To-do item. Set down, exactly as written, the lines from the top of the data to the line that holds "Page size: 1241x1754.", and omit the pictures.

[Page segmentation data]
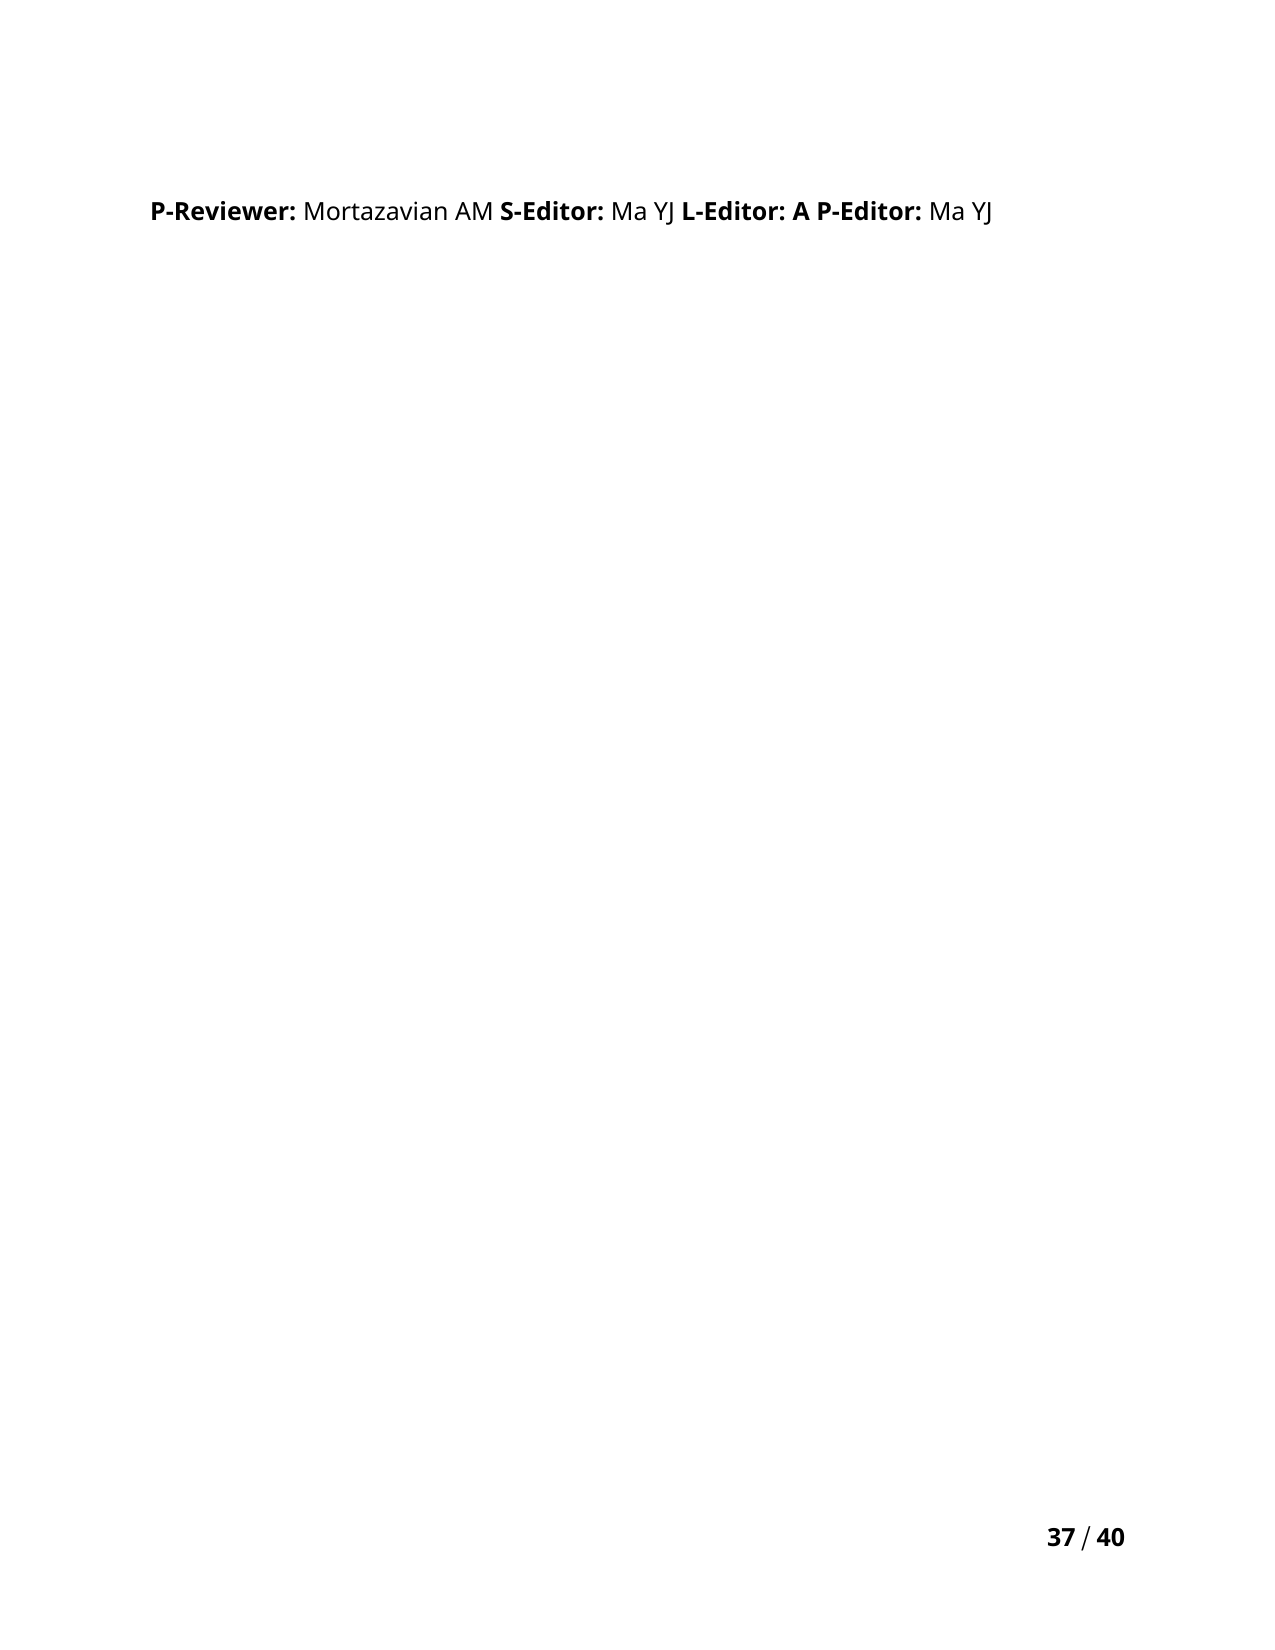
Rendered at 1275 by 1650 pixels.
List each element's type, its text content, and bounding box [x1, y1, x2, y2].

text P-Reviewer: Mortazavian AM S-Editor: Ma YJ L-Editor: A P-Editor: Ma YJ [150, 193, 1125, 227]
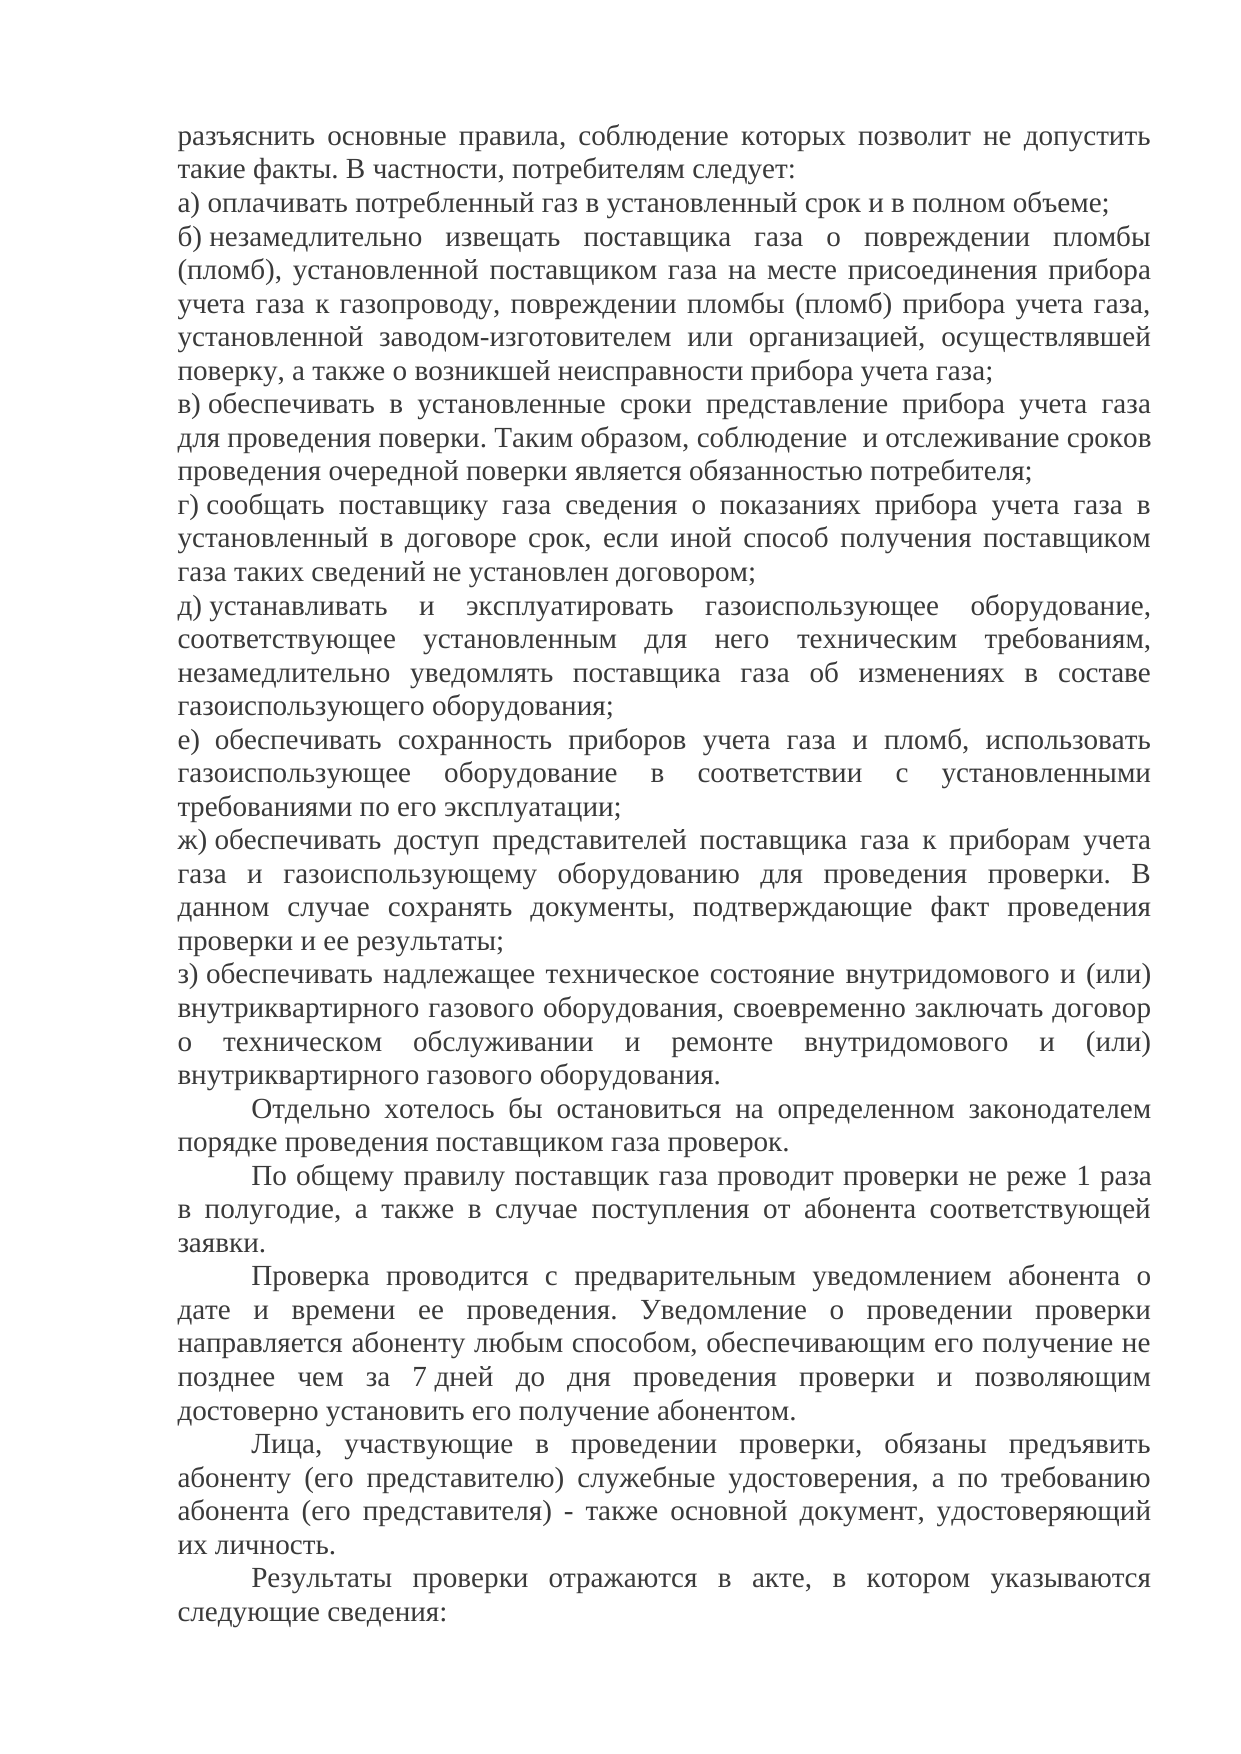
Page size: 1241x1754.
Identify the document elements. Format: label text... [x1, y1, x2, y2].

text Лица, участвующие в проведении проверки, обязаны предъявить абоненту (его представителю) служебные удостоверения, а по требованию абонента (его представителя) - также основной документ, удостоверяющий их личность. [177, 1426, 1152, 1560]
text а) оплачивать потребленный газ в установленный срок и в полном объеме; [177, 185, 1152, 219]
text Отдельно хотелось бы остановиться на определенном законодателем порядке проведения поставщиком газа проверок. [177, 1091, 1152, 1158]
text Результаты проверки отражаются в акте, в котором указываются следующие сведения: [177, 1560, 1152, 1627]
text По общему правилу поставщик газа проводит проверки не реже 1 раза в полугодие, а также в случае поступления от абонента соответствующей заявки. [177, 1158, 1152, 1258]
text б) незамедлительно извещать поставщика газа о повреждении пломбы (пломб), установленной поставщиком газа на месте присоединения прибора учета газа к газопроводу, повреждении пломбы (пломб) прибора учета газа, установленной заводом-изготовителем или организацией, осуществлявшей поверку, а также о возникшей неисправности прибора учета газа; [177, 219, 1152, 386]
text е) обеспечивать сохранность приборов учета газа и пломб, использовать газоиспользующее оборудование в соответствии с установленными требованиями по его эксплуатации; [177, 722, 1152, 822]
text г) сообщать поставщику газа сведения о показаниях прибора учета газа в установленный в договоре срок, если иной способ получения поставщиком газа таких сведений не установлен договором; [177, 487, 1152, 588]
text Проверка проводится с предварительным уведомлением абонента о дате и времени ее проведения. Уведомление о проведении проверки направляется абоненту любым способом, обеспечивающим его получение не позднее чем за 7 дней до дня проведения проверки и позволяющим достоверно установить его получение абонентом. [177, 1258, 1152, 1426]
text ж) обеспечивать доступ представителей поставщика газа к приборам учета газа и газоиспользующему оборудованию для проведения проверки. В данном случае сохранять документы, подтверждающие факт проведения проверки и ее результаты; [177, 822, 1152, 957]
text д) устанавливать и эксплуатировать газоиспользующее оборудование, соответствующее установленным для него техническим требованиям, незамедлительно уведомлять поставщика газа об изменениях в составе газоиспользующего оборудования; [177, 588, 1152, 722]
text з) обеспечивать надлежащее техническое состояние внутридомового и (или) внутриквартирного газового оборудования, своевременно заключать договор о техническом обслуживании и ремонте внутридомового и (или) внутриквартирного газового оборудования. [177, 957, 1152, 1091]
text в) обеспечивать в установленные сроки представление прибора учета газа для проведения поверки. Таким образом, соблюдение и отслеживание сроков проведения очередной поверки является обязанностью потребителя; [177, 386, 1152, 487]
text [177, 118, 1152, 185]
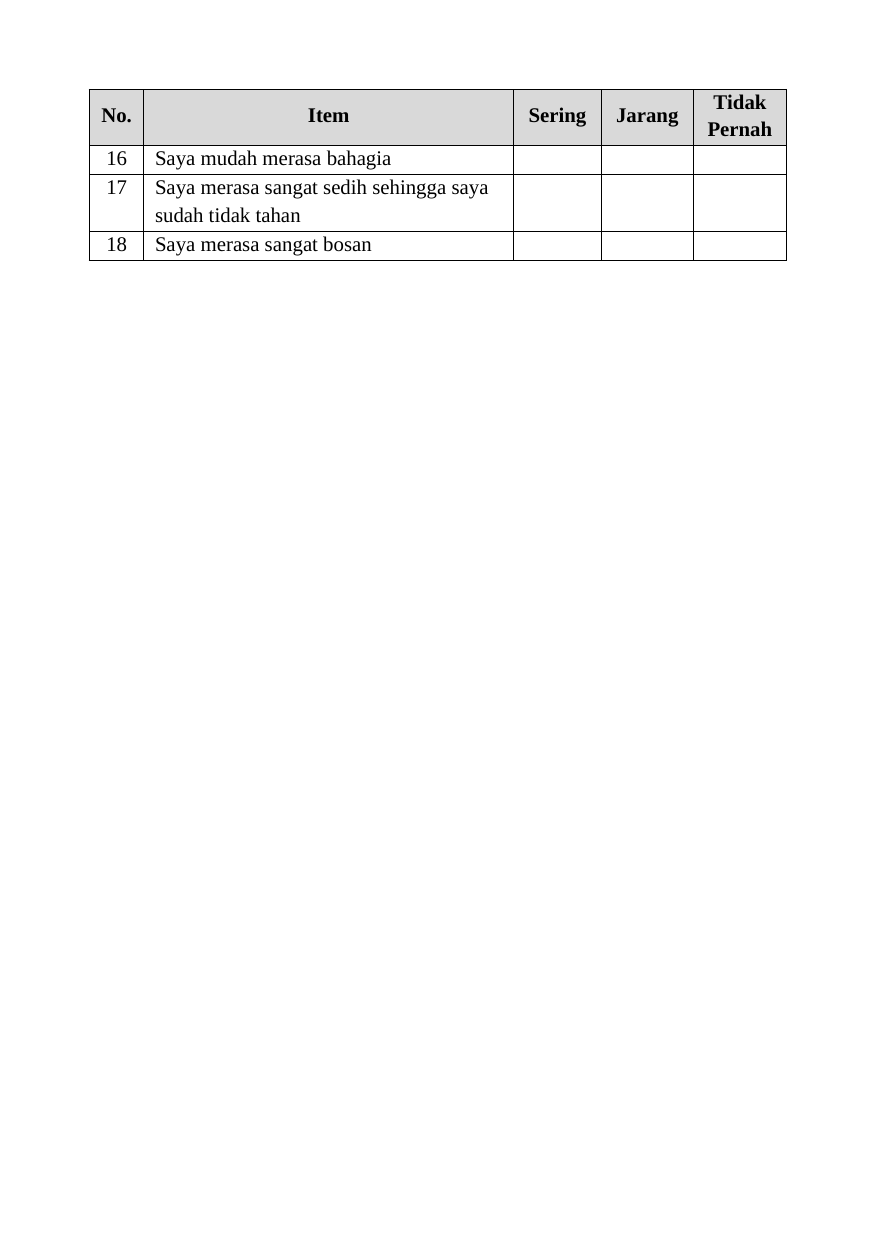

Task solution.
Rendered at 1275 by 1650 pixels.
List each element's type, its text content, and bounding box [x1, y1, x2, y2].

text P-Reviewer: Mortazavian AM S-Editor: Ma YJ L-Editor: A P-Editor: Ma YJ [150, 193, 1125, 227]
Page size: 1241x1754.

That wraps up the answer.